Scientists in New Zealand have uncovered what they believe are the fossilized remains of a giant penguin nearly the size of an adult human.

The discovery, published this week in Alcheringa: An Australasian Journal of Palaeontology, shows the penguin stood about 1.6-metres tall and weighed 80 kilograms, significantly larger than the modern Emperor penguin.  

“Most people wouldn’t recognize the animal we described as being a penguin,” Paul Scofield, a senior curator at the Canterbury Museum, told CTV News Channel from Christchurch, N.Z.

“It had a very, very long bill like a heron or a cormorant and it also had a long tail. It couldn’t fly, but it wasn’t far from its flying ancestors and it probably had a small bent wing, rather than a flipper.”

The researchers say the "crossvallia waiparensis,” as it’s been named, roamed the South Island of New Zealand between 56 and 66 million years ago.

An amateur fossil hunter found the leg bones of the penguin about a year ago, but it is just now being confirmed as a new species. This is the second giant penguin fossil to be found in New Zealand.

“It takes quite a while when you’ve got an unknown animal right in front of you to actually work out what it is,” Scofield said.

This discovery comes just a week after researchers discovered the fossil of a giant parrot in New Zealand.
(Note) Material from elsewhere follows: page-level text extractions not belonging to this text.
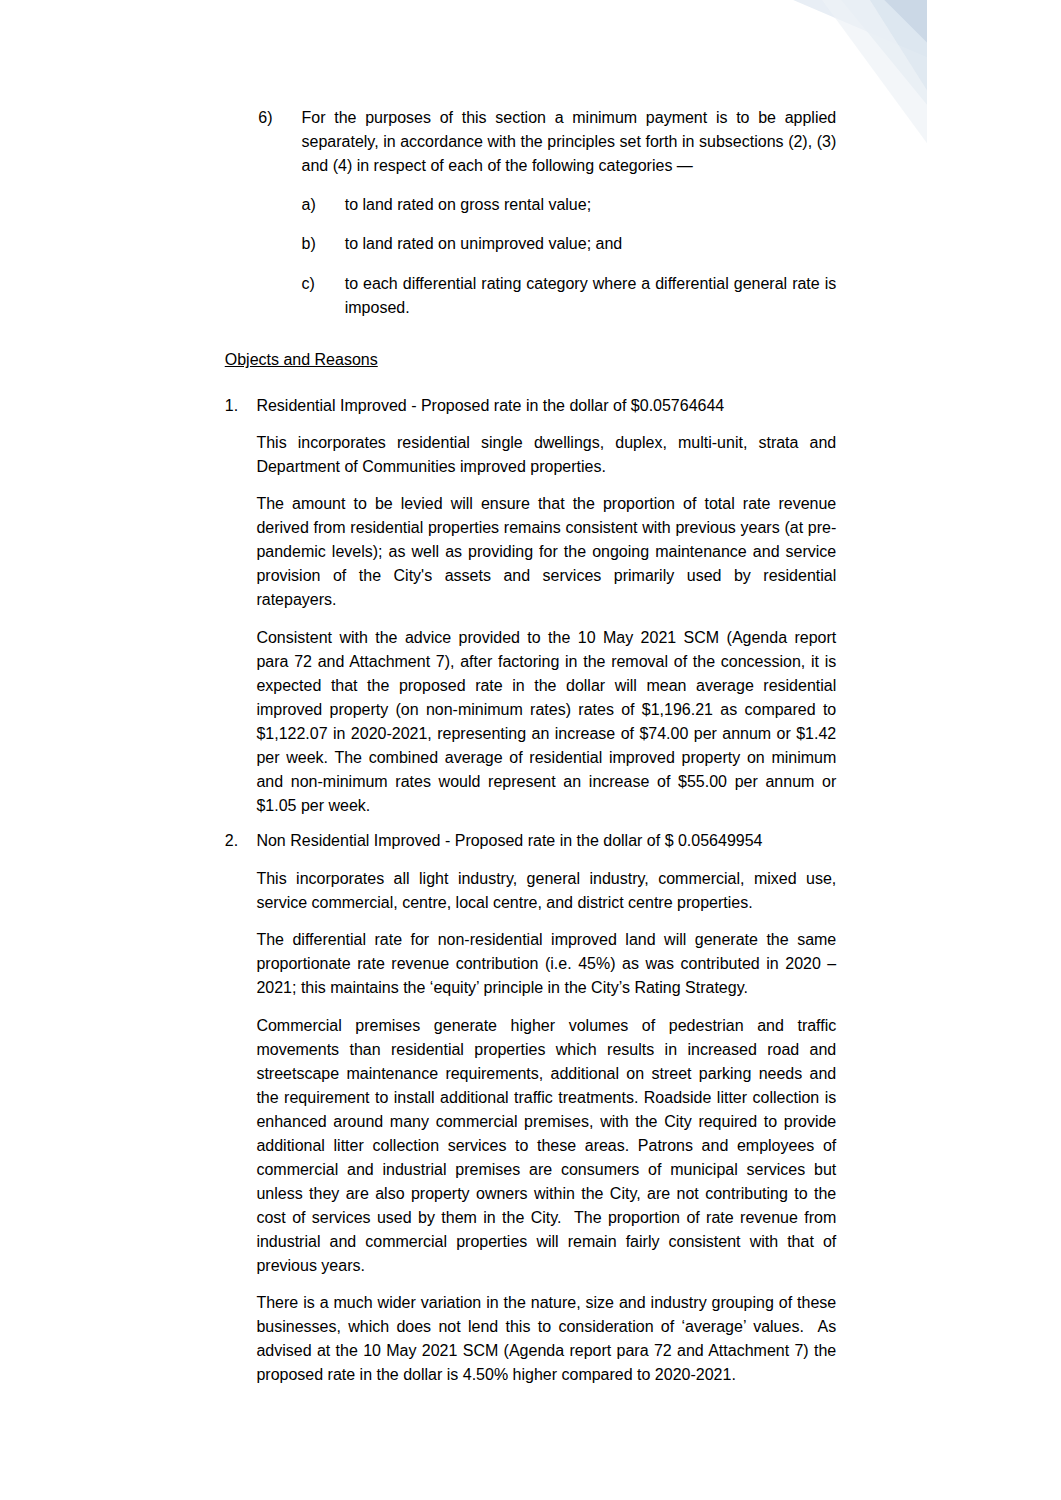6)
For the purposes of this section a minimum payment is to be applied separately, in accordance with the principles set forth in subsections (2), (3) and (4) in respect of each of the following categories —
a)
to land rated on gross rental value;
b)
to land rated on unimproved value; and
c)
to each differential rating category where a differential general rate is imposed.
Objects and Reasons
1.
Residential Improved - Proposed rate in the dollar of $0.05764644
This incorporates residential single dwellings, duplex, multi-unit, strata and Department of Communities improved properties.
The amount to be levied will ensure that the proportion of total rate revenue derived from residential properties remains consistent with previous years (at pre-pandemic levels); as well as providing for the ongoing maintenance and service provision of the City's assets and services primarily used by residential ratepayers.
Consistent with the advice provided to the 10 May 2021 SCM (Agenda report para 72 and Attachment 7), after factoring in the removal of the concession, it is expected that the proposed rate in the dollar will mean average residential improved property (on non-minimum rates) rates of $1,196.21 as compared to $1,122.07 in 2020-2021, representing an increase of $74.00 per annum or $1.42 per week. The combined average of residential improved property on minimum and non-minimum rates would represent an increase of $55.00 per annum or $1.05 per week.
2.
Non Residential Improved - Proposed rate in the dollar of $ 0.05649954
This incorporates all light industry, general industry, commercial, mixed use, service commercial, centre, local centre, and district centre properties.
The differential rate for non-residential improved land will generate the same proportionate rate revenue contribution (i.e. 45%) as was contributed in 2020 – 2021; this maintains the ‘equity’ principle in the City’s Rating Strategy.
Commercial premises generate higher volumes of pedestrian and traffic movements than residential properties which results in increased road and streetscape maintenance requirements, additional on street parking needs and the requirement to install additional traffic treatments. Roadside litter collection is enhanced around many commercial premises, with the City required to provide additional litter collection services to these areas. Patrons and employees of commercial and industrial premises are consumers of municipal services but unless they are also property owners within the City, are not contributing to the cost of services used by them in the City. The proportion of rate revenue from industrial and commercial properties will remain fairly consistent with that of previous years.
There is a much wider variation in the nature, size and industry grouping of these businesses, which does not lend this to consideration of ‘average’ values. As advised at the 10 May 2021 SCM (Agenda report para 72 and Attachment 7) the proposed rate in the dollar is 4.50% higher compared to 2020-2021.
The “Heracles inexpectatus” grew to about twice the size of the New Zealand kakapo, the largest parrot species currently on Earth. 

The island of New Zealand was also once the home of a giant flightless bird known as the moa and a giant eagle with a three-metre wingspan.

“It’s part of an ongoing realization about how bizarre prehistory New Zealand actually was,” Schofield said. “We now know that there was a whole suite of these giant animals living in New Zealand.”

The researchers believe there are two explanations for why these giant birds are no longer around and the first has to do with how New Zealand had a more tropical climate millions of years ago, but has since cooled down.

“These large animals probably couldn’t have survived in such a cool climate and it’s also quite probable that the rise of the sea mammals -- whales and dolphins -- out-competed the giant avian predators,” Scofield said.